Quality is improved, but the Galaxy's image looks set to continue as it is. In some respects it is the default large people carrier that people buy if they can't think of anything else. That's a little unfair as this is an accomplished vehicle and the sumptuous interior of Ghia models may cause one or two eyebrows to rise.

Accessibility

Doors open to around 65 degrees, making embarkation easy. It'll lose out to rivals with sliding side doors in a tight parking slot, but it looks a lot better as a result. Almost the whole rear end opens when you raise the boot and the loading floor is low so that you are unlikely to pop a disc while putting a heavy load inside.

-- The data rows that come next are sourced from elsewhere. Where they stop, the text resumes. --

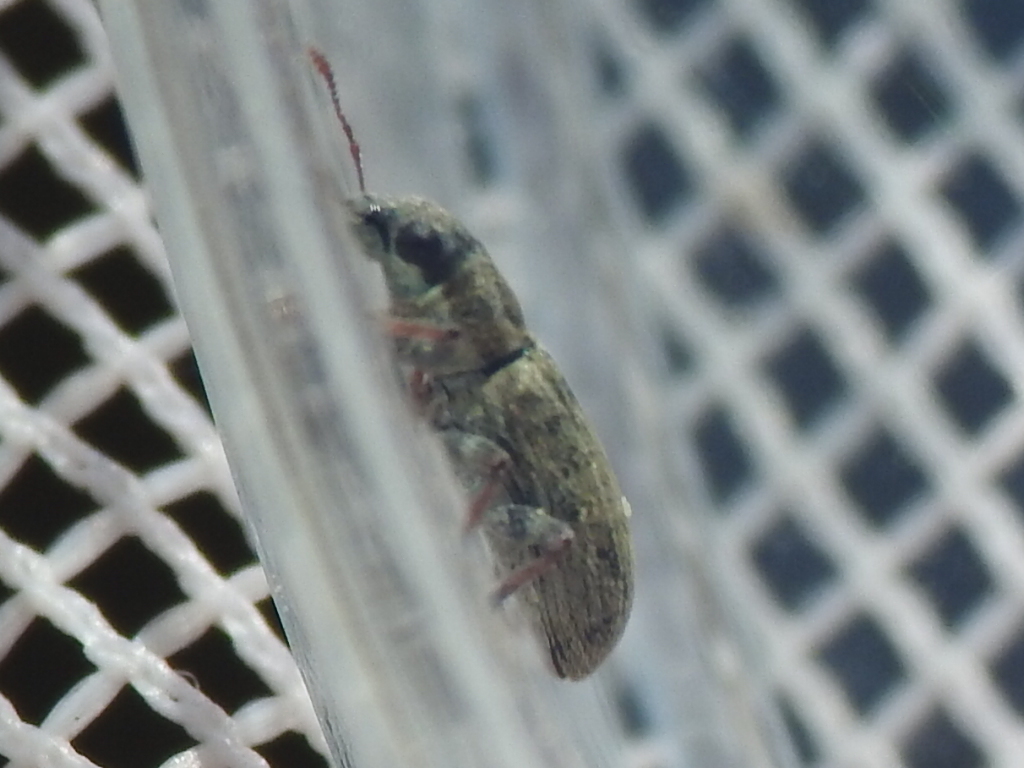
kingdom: Animalia
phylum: Arthropoda
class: Insecta
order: Coleoptera
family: Curculionidae
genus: Sitona
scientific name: Sitona lineatus
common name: Weevil
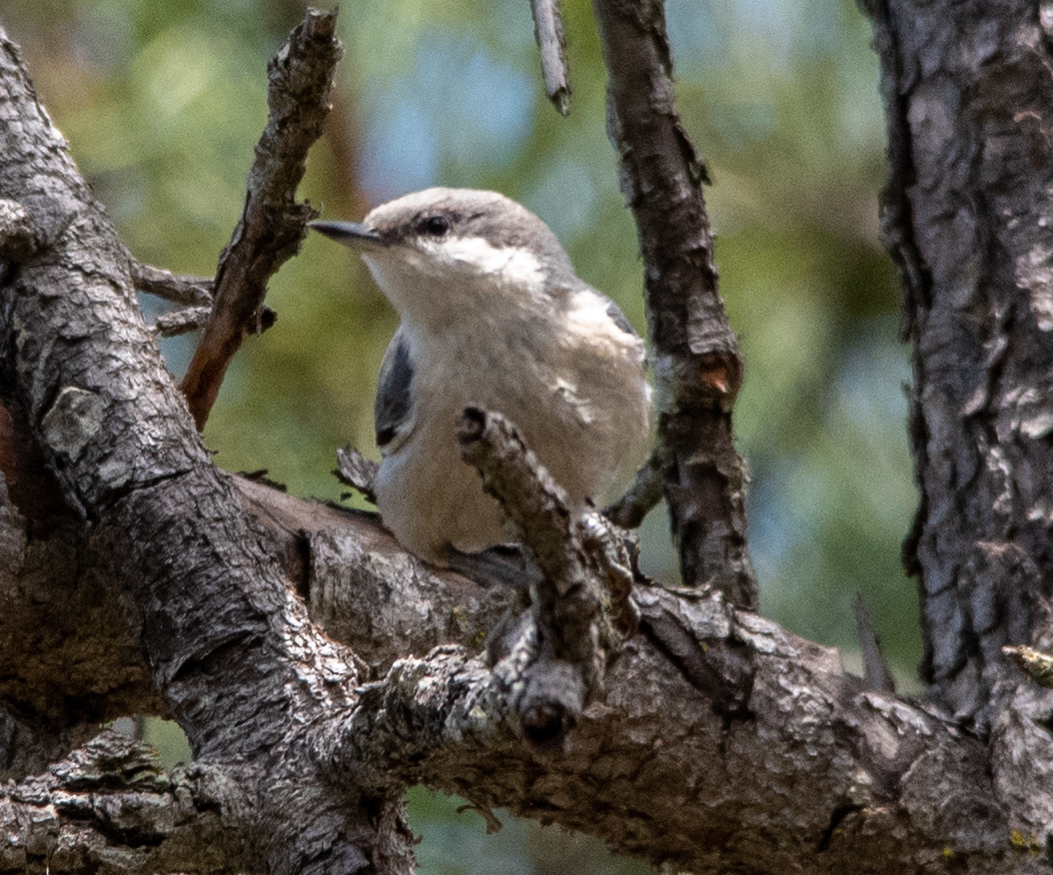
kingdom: Animalia
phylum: Chordata
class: Aves
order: Passeriformes
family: Sittidae
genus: Sitta
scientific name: Sitta pygmaea
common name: Pygmy nuthatch
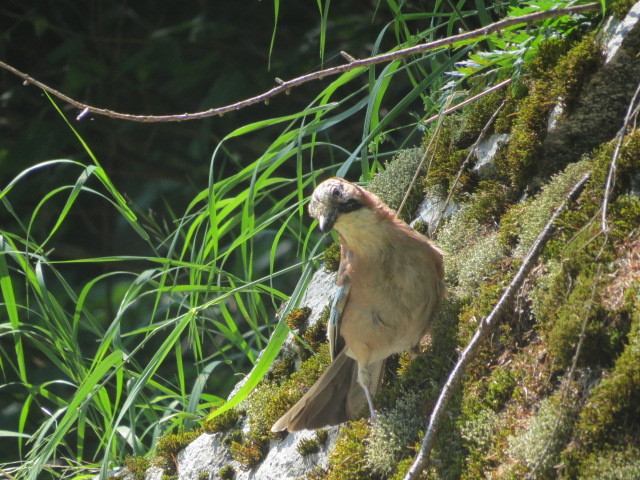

Stereo and ICE (In car entertainment)

The standard fit stereo gives a good sound and has no problems filling the cavernous interior. Significantly there is a jack in the glovebox to let you plug an iPod or MP3 player straight into the system. The standard audio interface makes upgrading quite straightforward, too, and LCD screens can be mounted in the headrests to let passengers watch DVDs.

Colours and trim

This is a utilitarian car, so sober, plain colours seem to suit it best. Avoid some of the outlandish metallic hues if you wish to retain resale value. That's worth doing, as there is always a healthy market for used Galaxies. Mid-range Zetec trim is likely to provide the best value for money option – LX may be cheaper but it certainly feels like it.

Parking

No car in this class is a cinch to park, and owners will be well advised to practice at home for a few minutes before venturing anywhere near a multi-storey car park.

Spare wheel

An aerosol tyre repair kit is provided rather than an actual replacement wheel.

Range information

Engine choice consists of a 2.0-litre (145bhp) petrol engine and three diesels: two 1.8 TDCi units (100bhp or 125bhp) and a 2.0 TDCi (140bhp). Familiar Ford badging will define the range: LX, Zetec and Ghia with a further optional X-Pack for Ghia models. Five or six speed manual transmission as standard according to engine selected, with optional automatic.